• [Given passage]:

Undoubtedly one of the highlights for me from 2008 was spending 10 days with friends we consider family holidaying in Cornwall.    Day-tripping to St Ives, Padzow and The Eden Project.  Eating at Jamie Oliver’s Fifteen and Rick Stein’s Fish and Chip shop restaurants felt like things we ought to do.  Chilling out over the Guardian crossword and drinking red wine in the evenings whilst looking out over green fields and wind turbines simply felt perfect.

The thrill for me, of course, was stripping off and getting into my wetsuit at every available opportunity.  I did more surfing in one week than I did the rest of the year.  Polzeath, became the spot I surfed most consistantly for the week.  It had a really great feel to it with folks of all ages out in the water.  In fact, one of the most beautiful things I saw last year was a woman of about my age dressed in a wetsuit pushing her baby in a buggy on the beach only to then take a towel out and dry the face of her mother who emerged from the water from a body boarding party.  The grandmother, invigorated from her session, then took over babysitting duties whilst her daughter could wash the tiredness of motherhood off in the saltwater.  There was something intimate in those few seconds I observed of a strangers’ family and genealogy.

• [Extracted entries]:

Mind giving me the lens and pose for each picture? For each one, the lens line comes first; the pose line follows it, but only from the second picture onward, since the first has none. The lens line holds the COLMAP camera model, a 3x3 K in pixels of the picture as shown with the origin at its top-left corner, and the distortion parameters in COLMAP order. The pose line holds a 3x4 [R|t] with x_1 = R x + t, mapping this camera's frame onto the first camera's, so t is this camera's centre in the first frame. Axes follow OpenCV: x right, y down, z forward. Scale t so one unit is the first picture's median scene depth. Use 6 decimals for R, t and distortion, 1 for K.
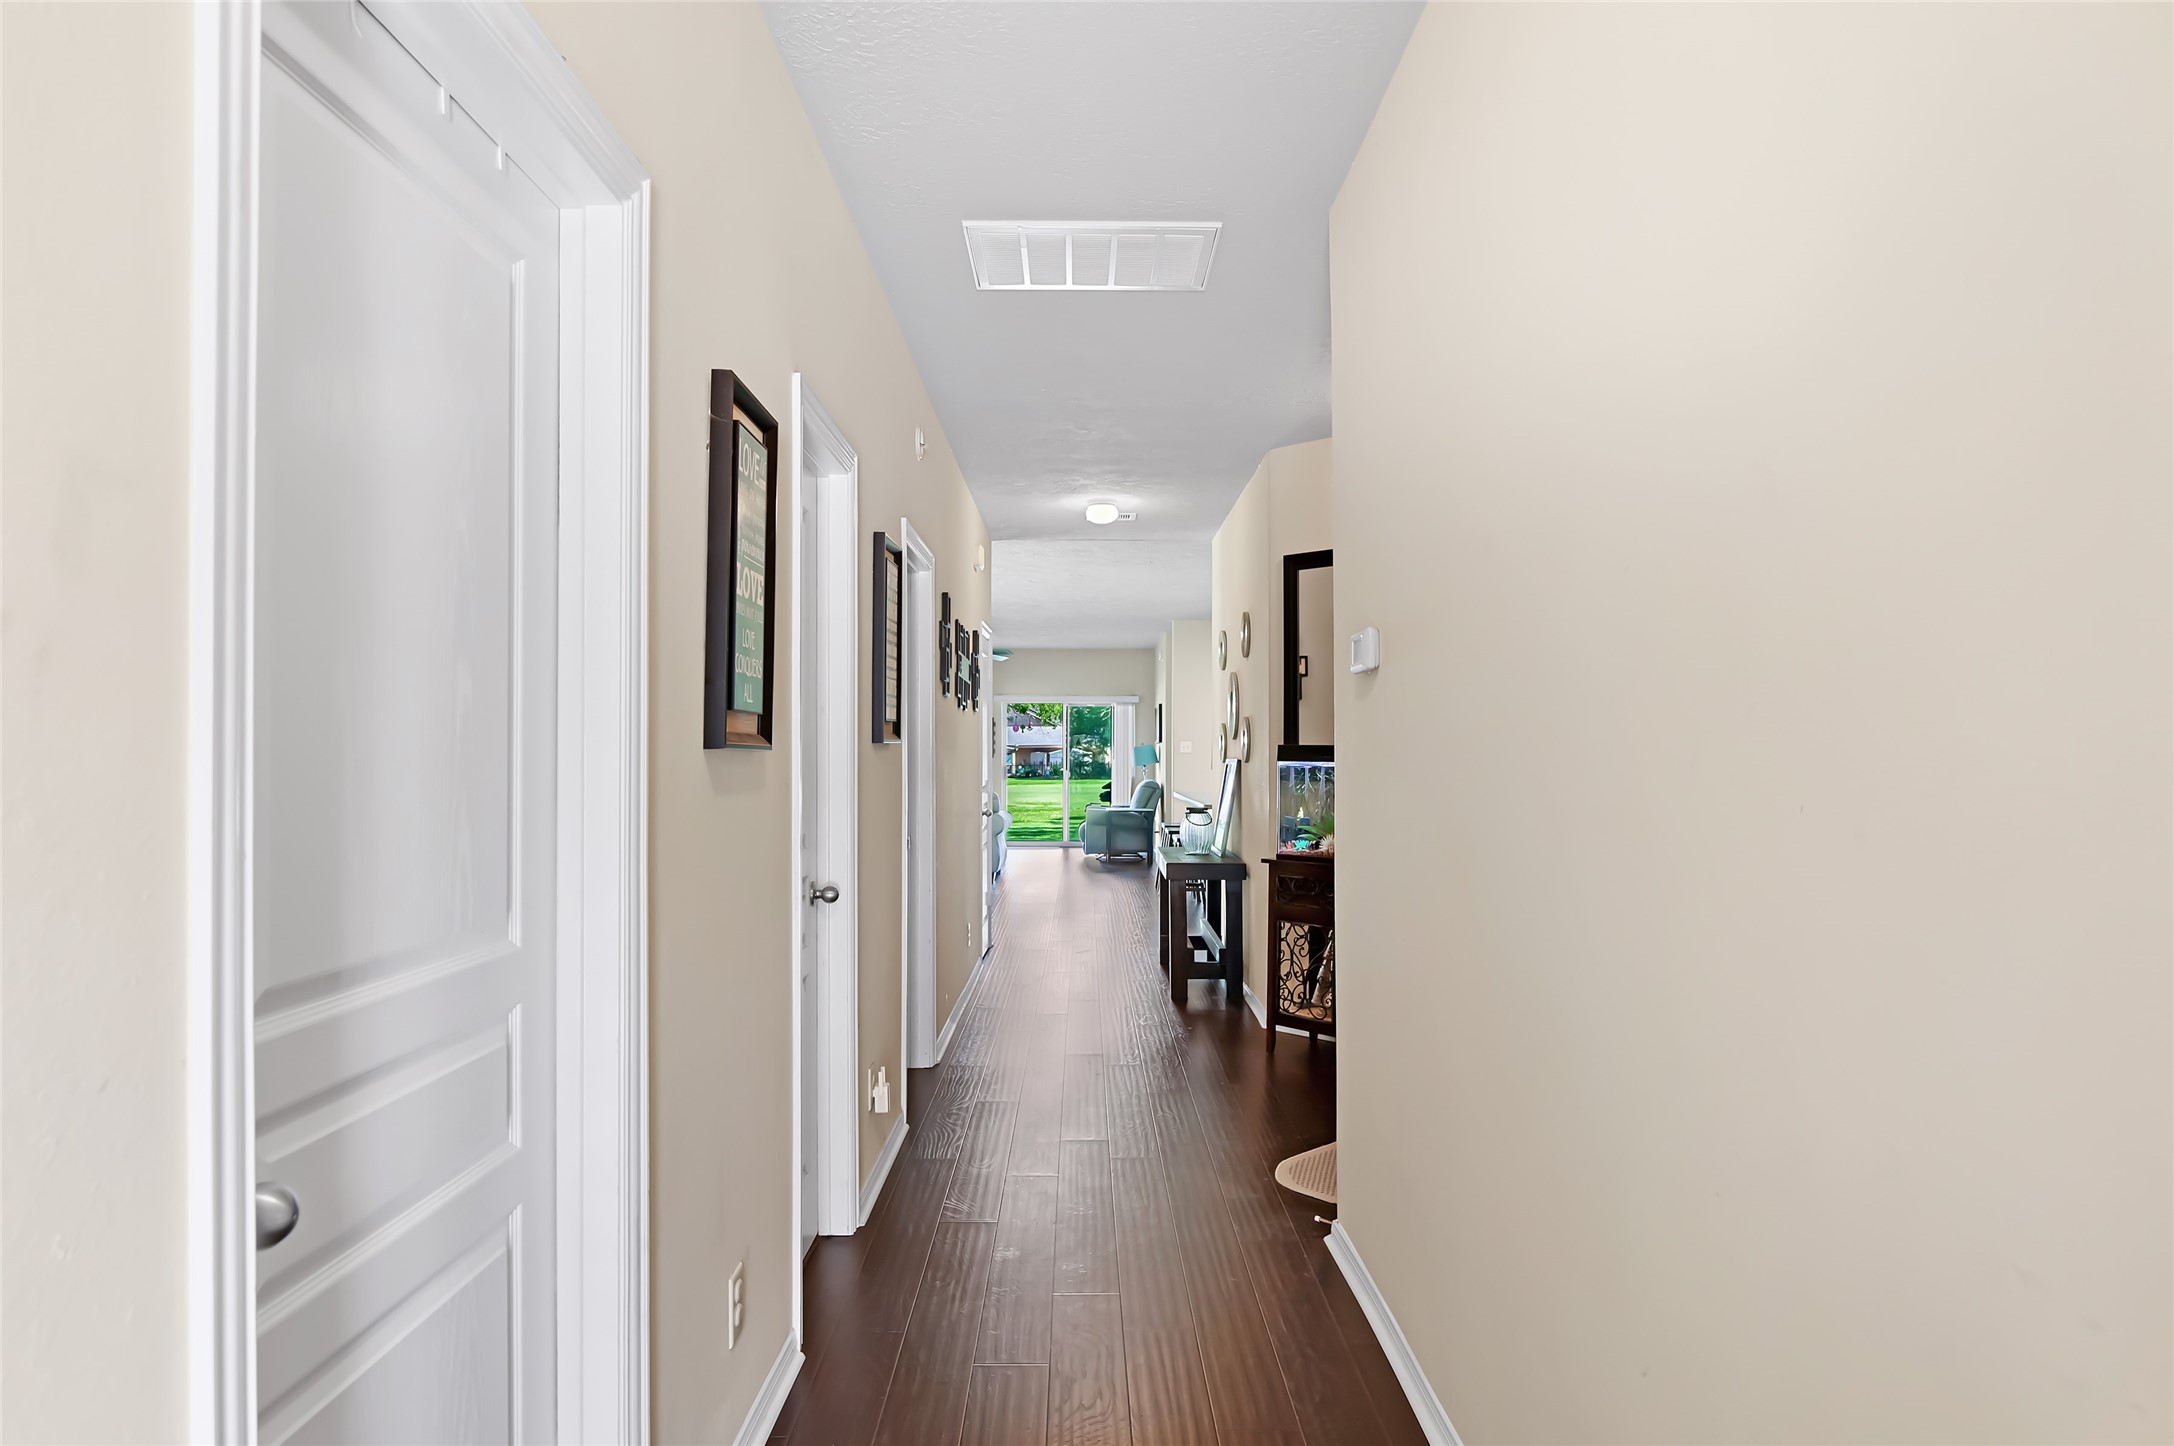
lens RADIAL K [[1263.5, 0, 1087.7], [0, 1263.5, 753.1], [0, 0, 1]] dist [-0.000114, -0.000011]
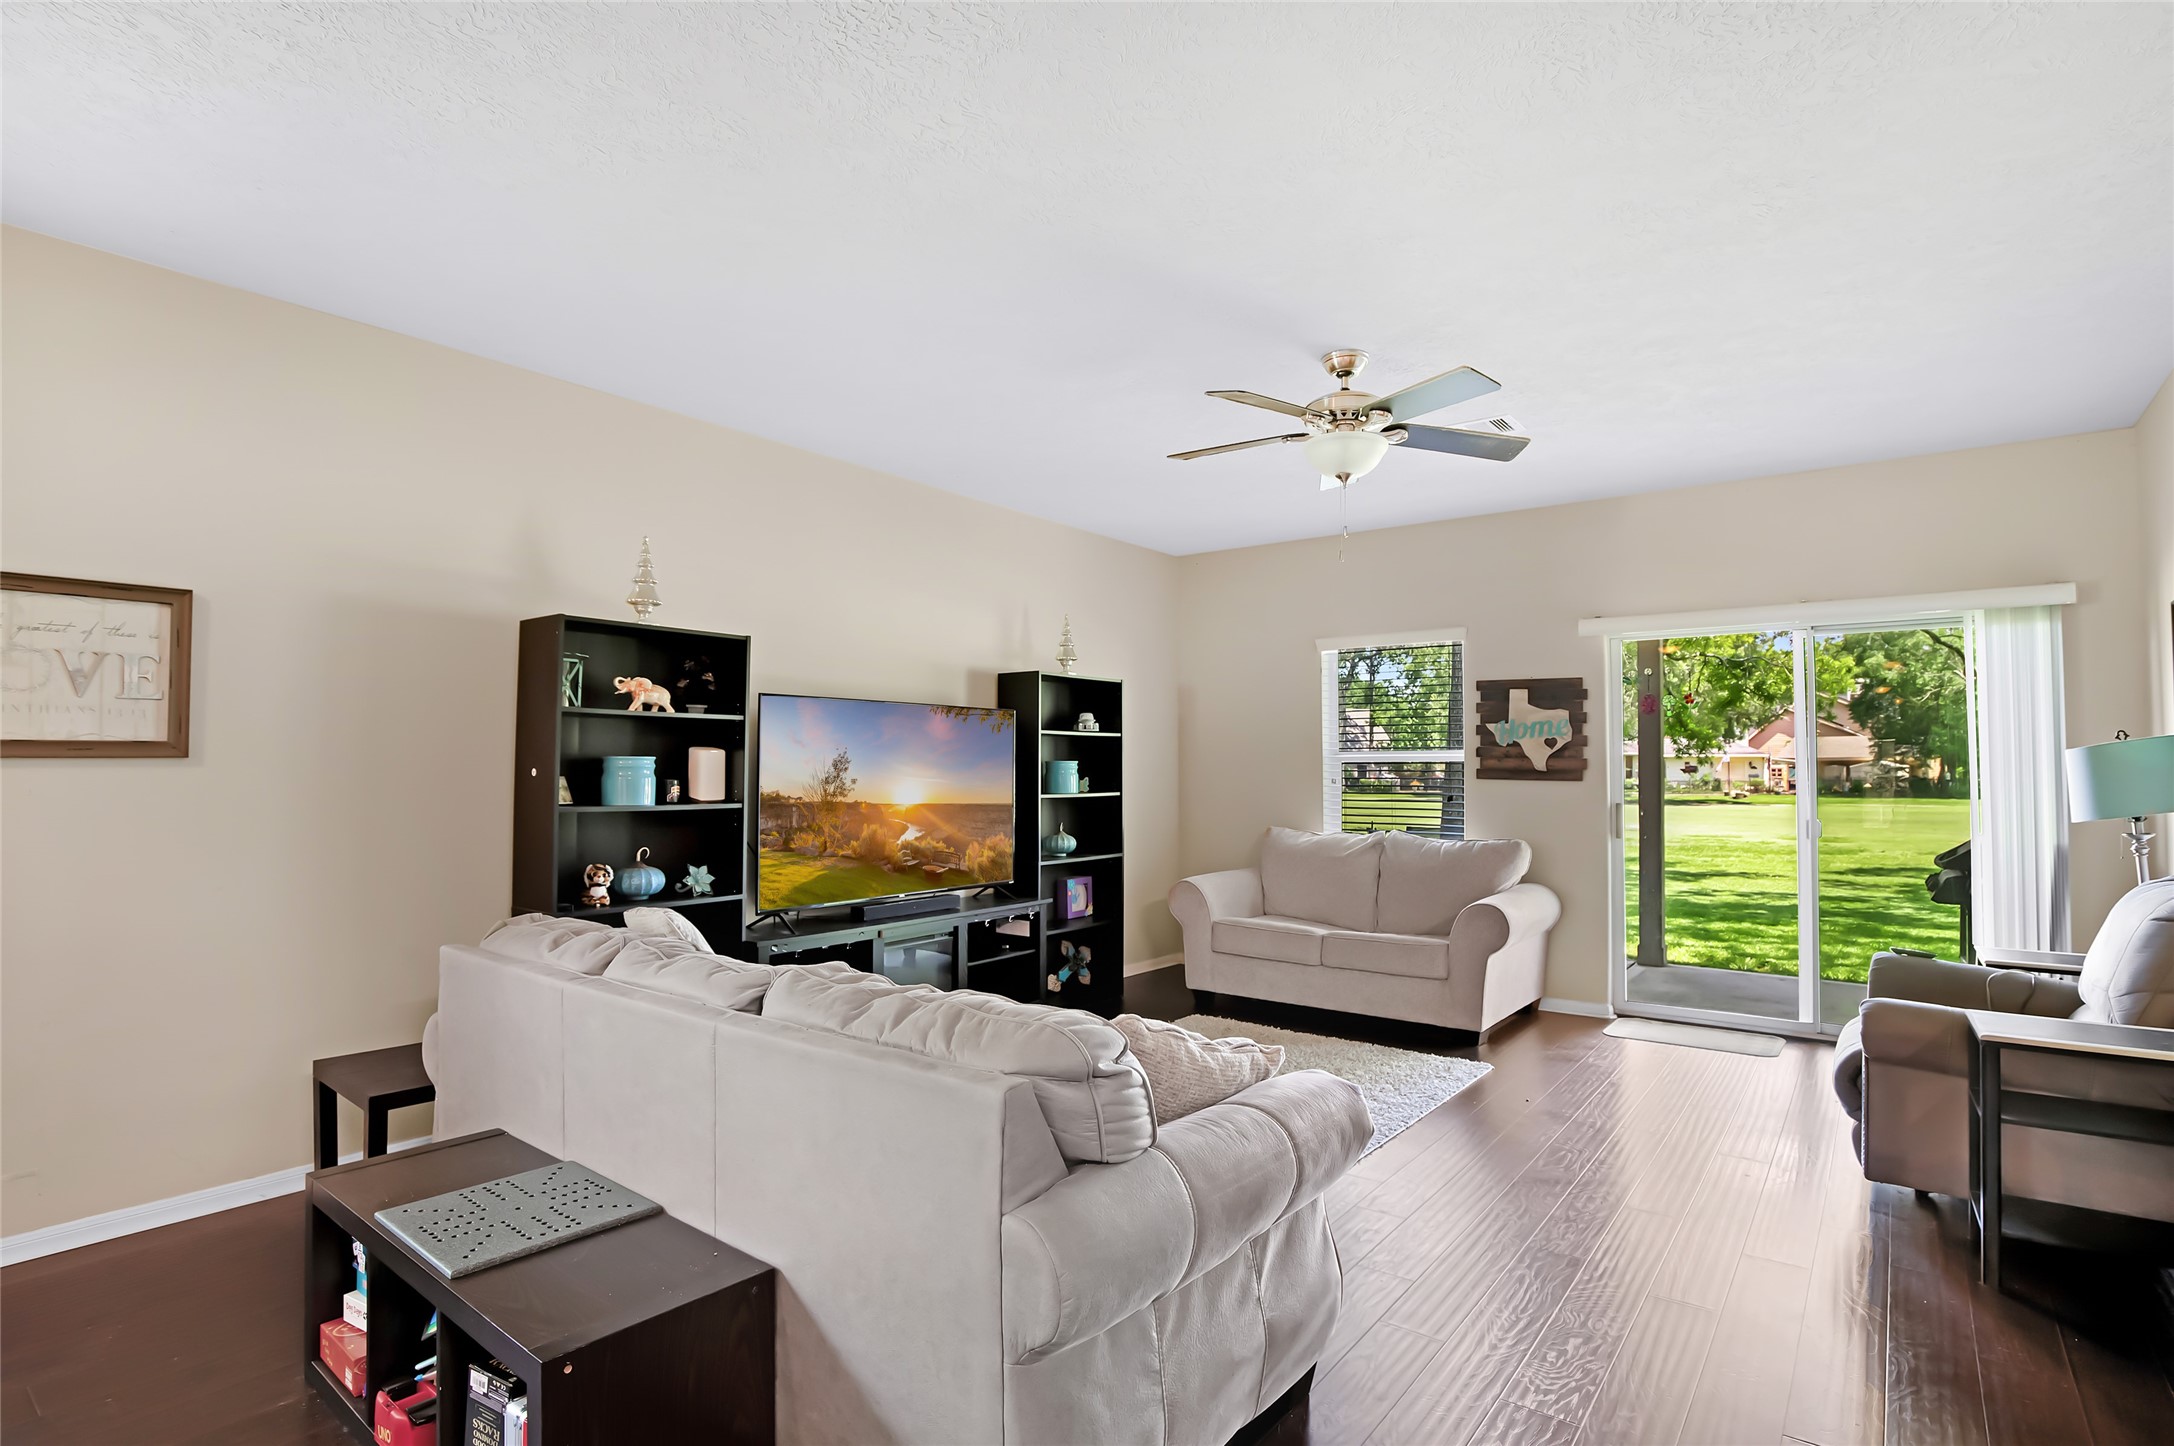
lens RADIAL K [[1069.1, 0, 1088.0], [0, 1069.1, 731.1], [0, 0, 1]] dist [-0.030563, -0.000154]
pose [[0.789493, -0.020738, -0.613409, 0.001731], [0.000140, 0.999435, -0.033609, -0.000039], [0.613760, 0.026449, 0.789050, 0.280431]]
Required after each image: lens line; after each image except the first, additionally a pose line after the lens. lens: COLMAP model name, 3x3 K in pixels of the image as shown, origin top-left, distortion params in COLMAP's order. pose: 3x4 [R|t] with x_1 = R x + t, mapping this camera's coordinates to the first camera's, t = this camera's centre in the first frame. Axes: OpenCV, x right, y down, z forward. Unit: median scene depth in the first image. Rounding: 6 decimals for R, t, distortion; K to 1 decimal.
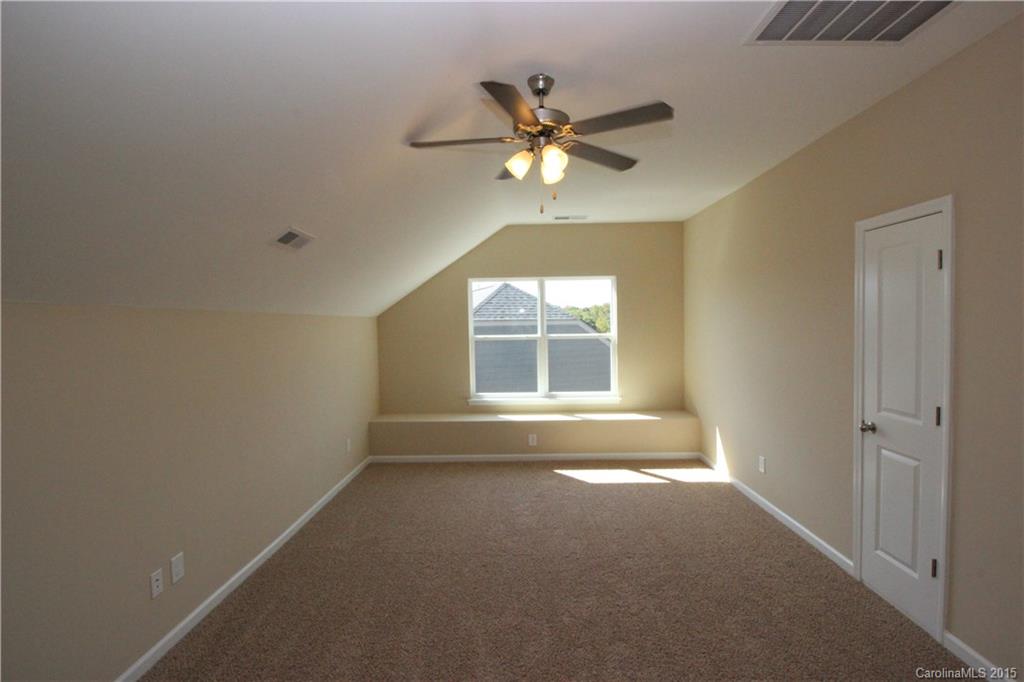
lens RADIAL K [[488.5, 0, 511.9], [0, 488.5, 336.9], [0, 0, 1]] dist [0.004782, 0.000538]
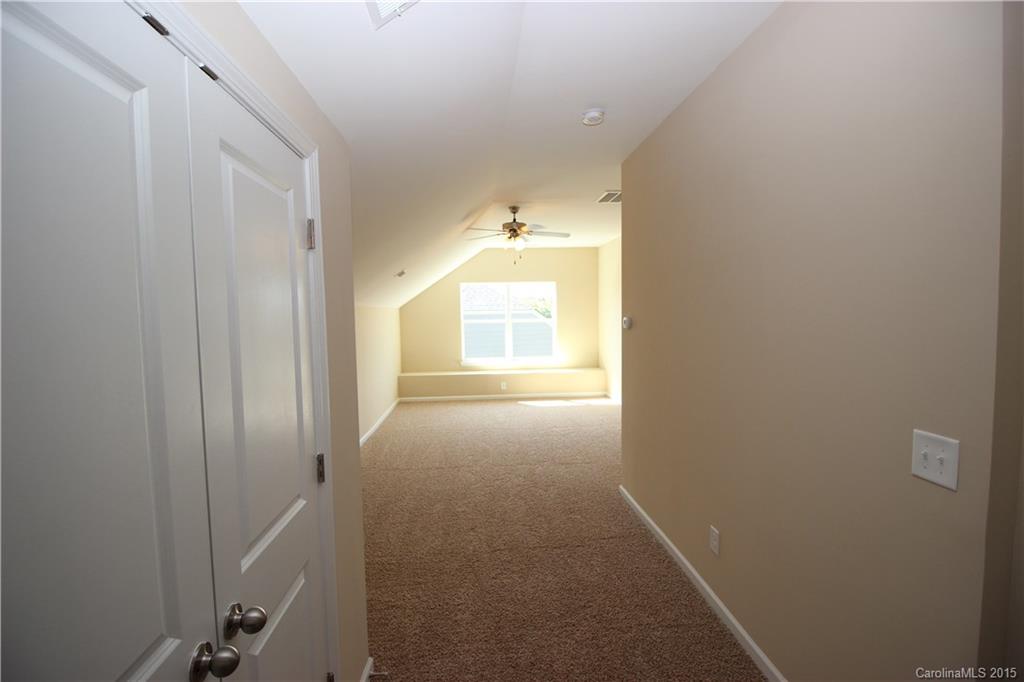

• [Work required]:
In the Cornwall holiday passage, which spot did the writer surf most consistently during the week?

• [Task output]:
Polzeath